You end up with one clear next move. Not a wall of reorganized chaos. One thing to actually do.

How we built it

The backend is Spring Boot (Java 25) with MongoDB for persistence. Claude handles the reasoning stages: triage, hidden-assumption extraction, and dependency mapping. The priority score itself is plain Java arithmetic, on purpose, so it's reproducible and explainable instead of an AI just asserting a number.

For the action plan stage, we built real retrieval-augmented generation. We have a small corpus of real frameworks (GTD, CBT cognitive defusion, the Eisenhower Matrix, and others), embed them with Voyage AI, and use cosine similarity to find whichever framework actually matches the meaning of your specific issue before handing that to Claude as grounding. It's not just picking a framework off a fixed category list; it's reading the actual content of what you wrote.

The frontend is React with a custom WebGL sphere that renders your issues as nodes you can rotate and click into. Voice input runs on the browser's native Speech API, completely free and separate from any paid service. Voice output (the assistant actually talking back) runs through ElevenLabs.

Challenges we ran into

The hardest bug of the hackathon looked like a network problem and wasn't. After building the real RAG pipeline, our embedding calls started failing intermittently. Testing the exact same request with curl worked every single time, which sent us chasing a phantom flaky-connection theory for a while. The real cause turned out to be Voyage AI's free tier rate limit of 3 requests per minute. Our pipeline was making 4 separate embedding calls per analysis in quick succession, blowing through that limit every time, while our isolated curl tests never came close to it because they weren't replicating the actual call volume. The fix was batching all the queries into a single call instead of retrying harder, which is the right lesson generally: when you hit a rate limit, reduce how many calls you're making before you reach for more retries.

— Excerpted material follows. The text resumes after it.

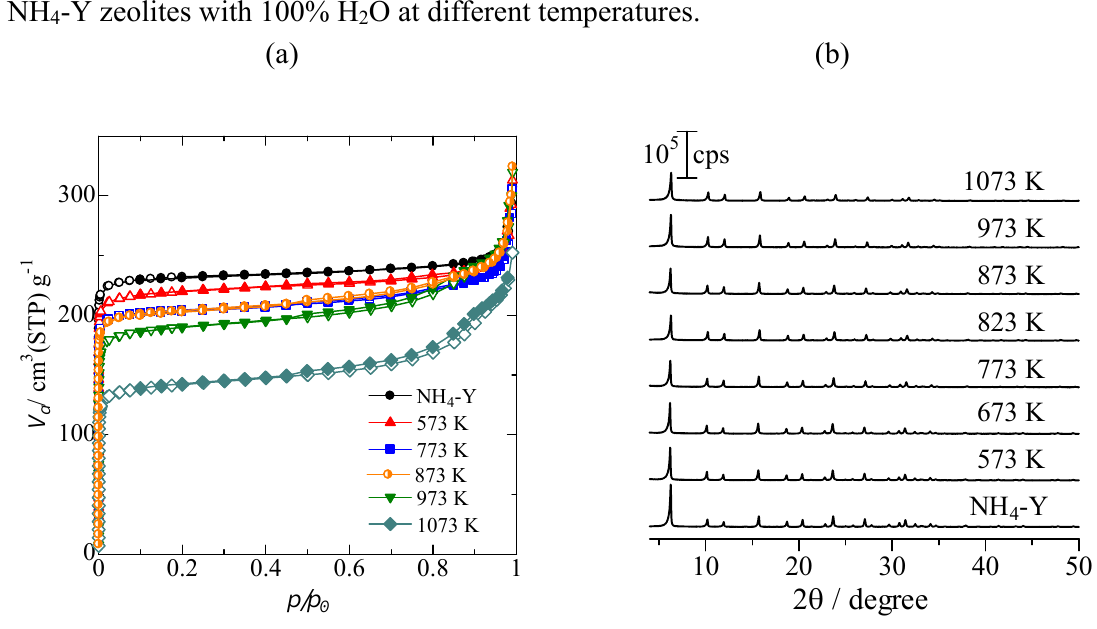
Figure 1. (a) N adsorption isotherms. Open symbols: adsorption branches, closed 2 symbols: desorption branches; (b) XRD patterns of USY zeolites prepared by steaming of NH -Y zeolites with 100% H O at different 4 2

We also ran our ElevenLabs free-tier credits down to almost nothing mid-build, which surfaced as a confusing 401 Unauthorized error instead of a clear quota message, so it briefly looked like our API key had broken rather than just running out of budget.

On the voice side, speech-to-text kept mishearing the user's own name, which meant the assistant would respond to the wrong person entirely. We had to build a phonetic correction to catch that reliably without it accidentally mangling unrelated words.

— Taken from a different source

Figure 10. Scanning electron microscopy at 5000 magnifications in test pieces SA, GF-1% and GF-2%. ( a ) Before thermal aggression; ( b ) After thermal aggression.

Accomplishments that we're proud of

We built retrieval-augmented generation for real, not just relabeled a hardcoded lookup table and called it RAG. The system genuinely reads the meaning of an issue and retrieves a framework that fits it.

The scoring system is fully explainable. Every priority number traces back to a formula you can read, not a number an AI decided and asked you to trust.

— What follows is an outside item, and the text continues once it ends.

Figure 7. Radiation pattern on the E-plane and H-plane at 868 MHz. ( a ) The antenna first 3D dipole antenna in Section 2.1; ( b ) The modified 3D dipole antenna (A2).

We made human-in-the-loop feedback actually mean something. When you tell Reframe one of its assumptions about you is wrong, that rejection is saved to the database and the confidence score is recalculated for real, not just adjusted cosmetically in the browser.

Voice and text are both first-class. Talking to Reframe never locks out typing, and typing never feels like the fallback option.

What we learned

That a small, in-memory vector search is a completely legitimate way to build real RAG at this scale, you don't need a hosted vector database to do this honestly.

That rate limits deserve to be designed up front, not patched over with retries after the fact.

And, honestly, building the tool I wished I'd had during my own worst weeks of overwhelm taught me a lot about my own patterns too. Writing the assumption-extraction prompts meant sitting with what kinds of hidden beliefs actually drive freeze, which was uncomfortable in a useful way.

What's next

Expanding the framework corpus so retrieval gets even more precise across more types of overwhelm. Persisting more of the human-in-the-loop feedback so the system actually adapts to a specific person over time instead of just within one session. And eventually, deploying it properly so it's not just a hackathon demo but something a stressed-out student could actually bookmark and use.